When I first started using AOL in the nineties, I discovered that they archived a bunch of magazines I was saving on my bookshelf. No longer did I need to keep issues of "Worth" in order to reread Peter Lynch's column. I emptied my filing cabinet of clippings from the "New York Times," "Money," etc.

It wasn't easy.

I had acquired all that information so assiduously. What if I wanted to look at one of those articles again? Two things were now evident. I could just go to Yahoo with my Netscape Navigator and find anything that I needed, and it was current, too. I had rarely actually looked at any of the material in my library of yellowing clippings. If I needed anything again, I would go to the web to get whatever was relevant now.

I adjusted.

Now I can't imagine keeping all that crud around.

I still have books in storage. Even paperbacks. Lately, I've been enjoying the New York Public Library more than ever. I can use their website to put items on hold and they'll transport them to my branch which is on the very block on which I live. I have a huge wishlist. What am I storing books for? A huge amount of what I want is already stored by the library. I don't need to rent space to store my own copies.

Perhaps very soon, keeping books on your shelf might be just as quaint as archiving newspaper clippings. We already have Google Books. I want to read Walden. It's in the public domain. I can download it in PDF. I don't need it on my bookshelf. The Kindle is coming. (I guess it is anyway. Have you ever seen one? I suspect Amazon never manufactured a one. Maybe it's still in development. Being "sold out" might be just one of the greatest marketing strategies ever imagined.) My entire bookshelf would fit in one gadget. I like physical books. I love them. Yet might I come to deal with them the same way I've dealt with my entire audio library? Practically the whole thing fits in one iPod that I can carry around with me. I haven't gotten a CD out in years except to import it into my computer.

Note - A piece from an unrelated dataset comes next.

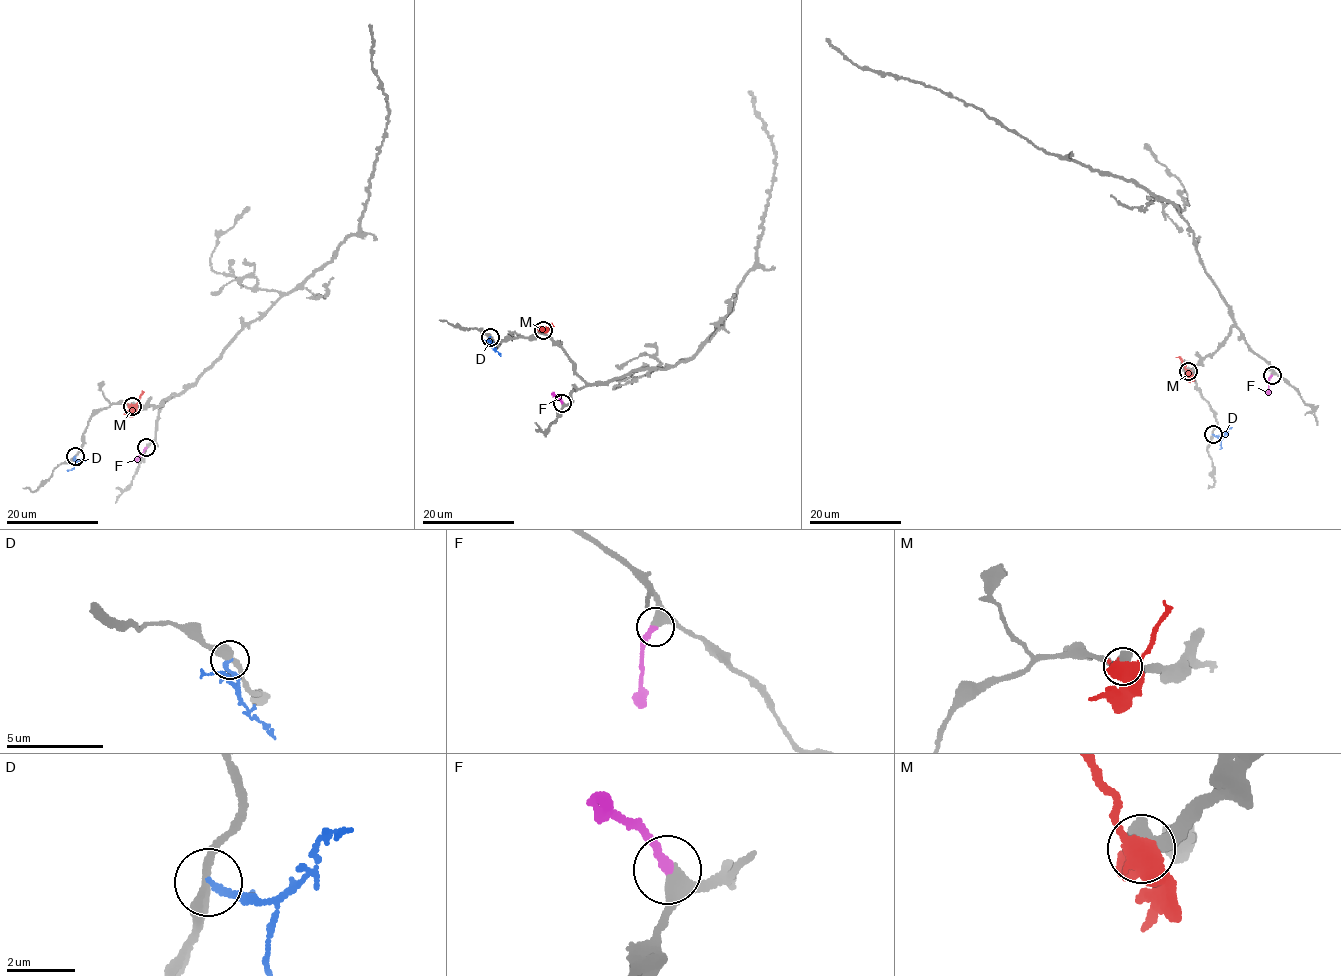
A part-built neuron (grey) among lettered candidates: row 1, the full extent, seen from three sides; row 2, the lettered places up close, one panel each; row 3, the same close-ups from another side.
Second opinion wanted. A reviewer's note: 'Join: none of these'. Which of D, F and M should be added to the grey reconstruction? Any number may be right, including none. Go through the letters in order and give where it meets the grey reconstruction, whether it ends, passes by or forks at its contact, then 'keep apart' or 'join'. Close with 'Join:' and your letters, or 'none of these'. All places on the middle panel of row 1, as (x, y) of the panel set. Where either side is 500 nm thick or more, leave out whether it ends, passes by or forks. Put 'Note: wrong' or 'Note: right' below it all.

Yes, I threw away books today.

Kurt Vonnegut, Frederik Pohl, Ernest Hemingway, Evelyn Waugh. As much as I enjoyed them, will I open them again? Well, maybe, but if I want to I could just put in the request at the NYPL, or I could download them to my Kindle (if I'm not still on the waiting list in 2010). Paying for the whole thing all over again would be a lot cheaper than renting storage to stockpile paperbacks. Why bother? Clear up my personal space for more library books!

All those textbooks from Chubb. Do I still need database textbooks? I learned the material, I have the job. Any references I need, I have at work. The textbooks on COBOL and Visual Basic? It hurts simply to discard them. I spent $10,000 on that education. But hey, mission accomplished. I work in technology now. Why would I want to store that stuff? If it were important, I'd have it at work!

I threw out books today. God have mercy on my soul.

Comments

We're on the same wavelength here: just minutes before reading your post I put 5 things on hold on NYPL.org. Last weekend for the first time I put 4 paperbacks on a book swap shelf that we have in the basement of my apartment building.